Rania menghela napas, ia tidak menyangka ibu mertuanya mau meminta maaf kepadanya. Namun hatinya terlanjur membeku, sudah tidak ada cinta lagi untuk suaminya.
"Maaf Bu, rasa kecewa ku sudah terlalu dalam kepada Mas Alif. Jujur, aku sudah tidak punya perasaan lagi terhadap dirinya. Aku masih mengizinkannya tinggal di sini hanya karena anak-anak saja. Aku harap dia bisa segera meninggalkan rumah ini setelah kita resmi berpisah," balas Rania.
Raut wajah ibu mertuanya tampak berubah masam, sangat jelas ia tidak menyukai jawaban Rania. Padahal sebelumnya dia selalu berusaha menggoyahkan pernikahan mereka, entah mengapa bisa berubah 180 deraja dan justru tidak ingin mereka bercerai.
"Aku sangat menghargai keputusan mu, aku juga bisa mengerti perasaan mu Nia. Semoga saja masih ada keajaiban untuk pernikahan kalian, jujur rasanya berat kehilangan kalian,"

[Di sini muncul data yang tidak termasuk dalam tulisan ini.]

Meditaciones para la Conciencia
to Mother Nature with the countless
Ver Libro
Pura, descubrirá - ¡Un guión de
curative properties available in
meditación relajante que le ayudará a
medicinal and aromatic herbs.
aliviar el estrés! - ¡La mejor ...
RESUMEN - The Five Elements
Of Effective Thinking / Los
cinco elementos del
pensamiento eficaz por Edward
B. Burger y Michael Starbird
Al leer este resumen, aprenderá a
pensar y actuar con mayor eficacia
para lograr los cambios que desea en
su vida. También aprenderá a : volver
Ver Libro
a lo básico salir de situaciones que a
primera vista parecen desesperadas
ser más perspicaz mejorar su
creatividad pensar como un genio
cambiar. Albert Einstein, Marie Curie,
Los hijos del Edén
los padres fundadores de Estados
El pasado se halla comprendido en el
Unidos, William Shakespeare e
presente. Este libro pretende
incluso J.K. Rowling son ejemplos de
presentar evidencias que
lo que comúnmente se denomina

Ayah mertuanya tampak sedih, memang selama ini dia selalu baik terhadap Rania berbanding terbalik dengan istrinya yang sering menyakiti hati wanita itu. Sebenarnya Rania berat sekali, namun dia tidak ingin menjalani sisa hidupnya dengan derita yang tak bertepi.
"Maafkan Nia ya, Yah,"
Karena tidak berhasil membujuk Rania, keduanya akhirnya berpamitan. Rania berharap suaminya bisa memiliki pengganti dirinya yang cocok dengan keluarganya, terutama ibu mertuanya.
☆☆☆
Sore harinya.
Rania dan kedua anaknya telah rapi, mereka hendak jalan-jalan sore. Semenjak ia berjualan online dan mendapatkan keuntungan cukup banyak, ia kerap kali mengajak keduanya keluar walaupun hanya sekadar beli camilan atau membawa mereka naik odong-odong.
Mereka sangat menikmati kebersamaan ini, sesuatu yang menjadi mewah saat dulu masih bergantung kepada uang pemberian suaminya. Baru saja hendak berangkat ponsel Rania berdering. Nomor tidak di kenal mengiriminya pesan.
[Sore Rania, kamu sedang apa sama anak-anak?]
"Nomor siapa ini?" tanya Rania, berbicara sendiri.
Ia penasaran dan melihat foto profil orang tersebut, dia sangat terkejut ternyata Rangga yang mengirim pesan. Tiba-tiba saja hatinya berdesir, bibirnya tersenyum bagai anak SMU yang mendapat pesan cinta dari kekasihnya. Apakah Rania salah karena masih menjadi istri orang tapi senang mendapat pesan dari pria lain? Mungkin iya, tapi itulah hidup. Tidak ada kebenaran tanpa kesalahan, pun sebaliknya.